Three years later, workers behind L.A.’s celebrated food carts remain subject to daily fines and harassment for lacking permits. Since 2020, the city has issued only 165 permits to sidewalk food vendors, out of an estimated 10,000 eligible vendors.
A tangled web of city, county and state law is to blame. The city will not issue an operating permit to food vendors until they obtain a county health permit, which itself follows requirements set by the state Retail Food Code. To understand how all these rules fit together, we mapped out every step a vendor has to meet to legally vend in LA. We were shocked by what we found: A system designed to permit vending instead renders it functionally illegal. How?
A critical problem is that permit standards were developed for large food trucks — not small sidewalk vendors. For most food, the rules impose onerous equipment requirements, mandating four separate sink compartments, 20 gallons of water, exhaust ventilation, mechanical refrigeration and large food storage capacity. As a result, the few qualifying carts on the market cost thousands of dollars, and many are simply too heavy to push and too large for sidewalks. To make matters worse, the state prohibits slicing fruit or hot-holding previously prepared food at a sidewalk cart, creating a de facto ban on fruit carts and taco stands.
Ill-designed equipment requirements aren’t the only problem. The law also requires sidewalk vendors to pay for access to a small number of expensive commissaries made for trucks, while underutilized kitchens in community spaces like schools, restaurants and places of worship sit empty. Obtaining a permit requires navigating a head-spinning number of steps, none explained in languages relevant to the immigrant community. Any vendor who can successfully navigate this labyrinth then encounters a shocking price tag. Selling unpackaged food incurs a minimum of $10,000 in startup costs, plus $5,000 in annual fees. For workers earning an average of $15,000 a year, this amounts to a ban.
Instead of helping vendors break down barriers, local officials have created new barriers — in some cases, literally, by erecting chain-link fences to banish vendors from beloved community spaces like Echo Park and the Avenue 26 Night Mart. Instead of finding solutions, officials punish violations with tickets and cart confiscation,
depriving vendors of their livelihood. Raids are often conducted by sheriff’s deputies who have no business enforcing food safety rules.
The good news is that this broken system is fixable in the short term through targeted reform advancing the twin goals of promoting vendor opportunity and protecting public health.
First, the Legislature must change the Retail Food Code to support safe practices already undertaken by vendors: reducing sink requirements to reasonable levels; establishing sensible standards for safe reheating of food; opening licensed home kitchens for food preparation; and removing onerous criminal penalties.
Second, the county Department of Public Health must adapt its administrative practices to support struggling vendors. One easy step forward is to preapprove blueprints for affordable carts.

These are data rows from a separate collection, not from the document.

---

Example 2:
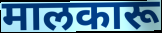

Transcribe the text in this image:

मालकारू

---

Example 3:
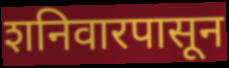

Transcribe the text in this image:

शनिवारपासून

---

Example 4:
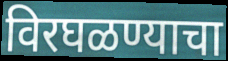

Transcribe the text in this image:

विरघळण्याचा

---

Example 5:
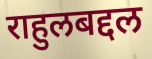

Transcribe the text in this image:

राहुलबद्दल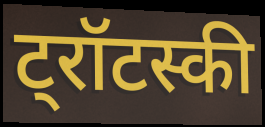
ट्रॉटस्कीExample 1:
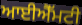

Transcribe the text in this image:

ਆਈਐੱਮਟੀ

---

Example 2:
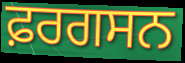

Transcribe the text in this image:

ਫ਼ਰਗਸਨ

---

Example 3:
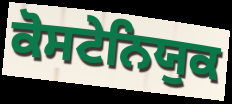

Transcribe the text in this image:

ਕੋਸਟੇਨਿਯੁਕ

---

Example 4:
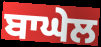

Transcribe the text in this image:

ਬਾਘੇਲ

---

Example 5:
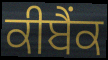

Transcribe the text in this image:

ਕੀਬੈਂਕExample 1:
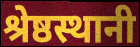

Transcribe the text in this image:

श्रेष्ठस्थानी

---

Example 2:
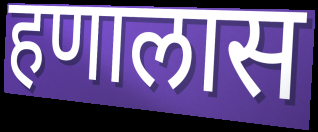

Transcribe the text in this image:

हणालास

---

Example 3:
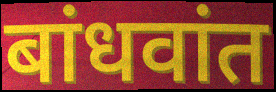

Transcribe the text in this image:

बांधवांत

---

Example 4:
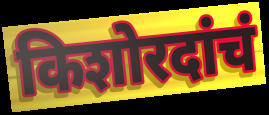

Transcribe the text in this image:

किशोरदांचं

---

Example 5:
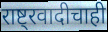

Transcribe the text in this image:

राष्ट्रवादीचाही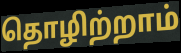
தொழிற்றாம்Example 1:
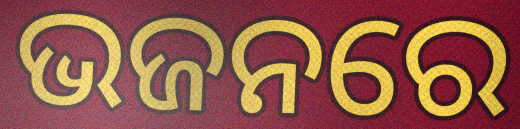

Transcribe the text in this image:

ଭଜନରେ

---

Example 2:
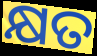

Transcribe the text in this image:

କ୍ଷତ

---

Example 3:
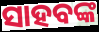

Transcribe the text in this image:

ସାହବଙ୍କ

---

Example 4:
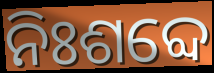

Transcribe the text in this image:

ନିଃଶବ୍ଦେ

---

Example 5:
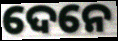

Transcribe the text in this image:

ଦେନେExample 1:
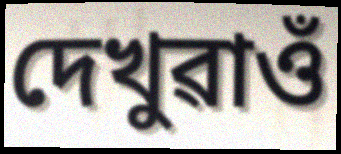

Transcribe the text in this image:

দেখুৱাওঁ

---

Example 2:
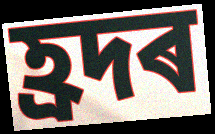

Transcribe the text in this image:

হ্ৰদৰ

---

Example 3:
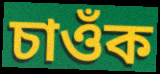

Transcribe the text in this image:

The county should also authorize underutilized community kitchen spaces for vendors to prepare food and store equipment, enable shared access to auxiliary sink facilities, lower permitting costs and stop bringing armed law enforcement to compliance checks. None of these critical steps requires state action; all can be done by the Department of Public Health now, as part of an ongoing county pilot program to evaluate and design new street vending regulations.
Removing these barriers is good not only for vendors, but also for all Angelenos. Helping vendors succeed will expand healthy food options for consumers, provide economic security for low-income and immigrant workers, and reduce enforcement costs.
We are in a moment when big change is more urgent and achievable than at any other point in our lifetimes. Let’s seize it to finish the work of legalizing sidewalk vending and fulfill the promise of an equitable economy for all L.A. residents.
Scott Cummings is the Robert Henigson professor of legal ethics at the UCLA School of Law. Doug Smith is a supervising senior staff attorney in the Community Development Project at Public Counsel.